What is being asked: Once you find the line containing "Assembly, and S.1379" in the data below, copy it and each following line exactly, up to and including the line containing "Whereas, Over 70", and nothing else.

Dataset records:
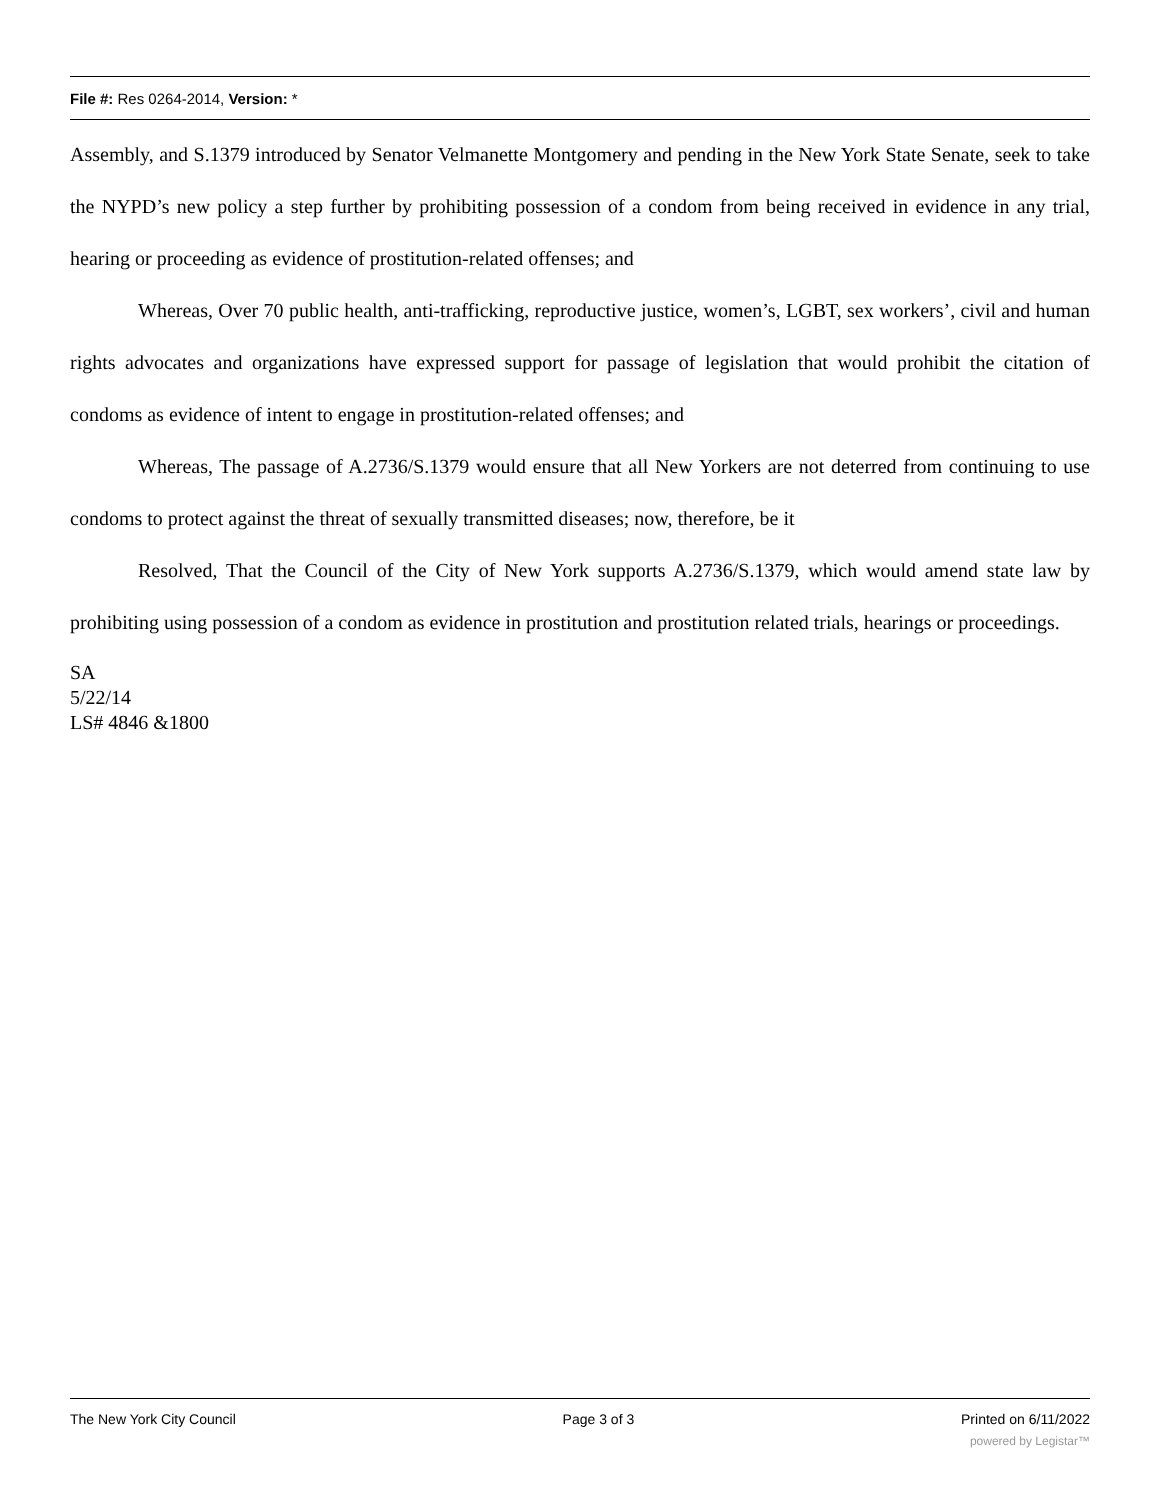File #: Res 0264-2014, Version: *
Assembly, and S.1379 introduced by Senator Velmanette Montgomery and pending in the New York State Senate, seek to take the NYPD’s new policy a step further by prohibiting possession of a condom from being received in evidence in any trial, hearing or proceeding as evidence of prostitution-related offenses; and
Whereas, Over 70 public health, anti-trafficking, reproductive justice, women’s, LGBT, sex workers’, civil and human rights advocates and organizations have expressed support for passage of legislation that would prohibit the citation of condoms as evidence of intent to engage in prostitution-related offenses; and
Whereas, The passage of A.2736/S.1379 would ensure that all New Yorkers are not deterred from continuing to use condoms to protect against the threat of sexually transmitted diseases; now, therefore, be it
Resolved, That the Council of the City of New York supports A.2736/S.1379, which would amend state law by prohibiting using possession of a condom as evidence in prostitution and prostitution related trials, hearings or proceedings.
SA
5/22/14
LS# 4846 &1800
The New York City Council Page 3 of 3 Printed on 6/11/2022
powered by Legistar™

Exercise output:
Assembly, and S.1379 introduced by Senator Velmanette Montgomery and pending in the New York State Senate, seek to take the NYPD’s new policy a step further by prohibiting possession of a condom from being received in evidence in any trial, hearing or proceeding as evidence of prostitution-related offenses; and
Whereas, Over 70 public health, anti-trafficking, reproductive justice, women’s, LGBT, sex workers’, civil and human rights advocates and organizations have expressed support for passage of legislation that would prohibit the citation of condoms as evidence of intent to engage in prostitution-related offenses; and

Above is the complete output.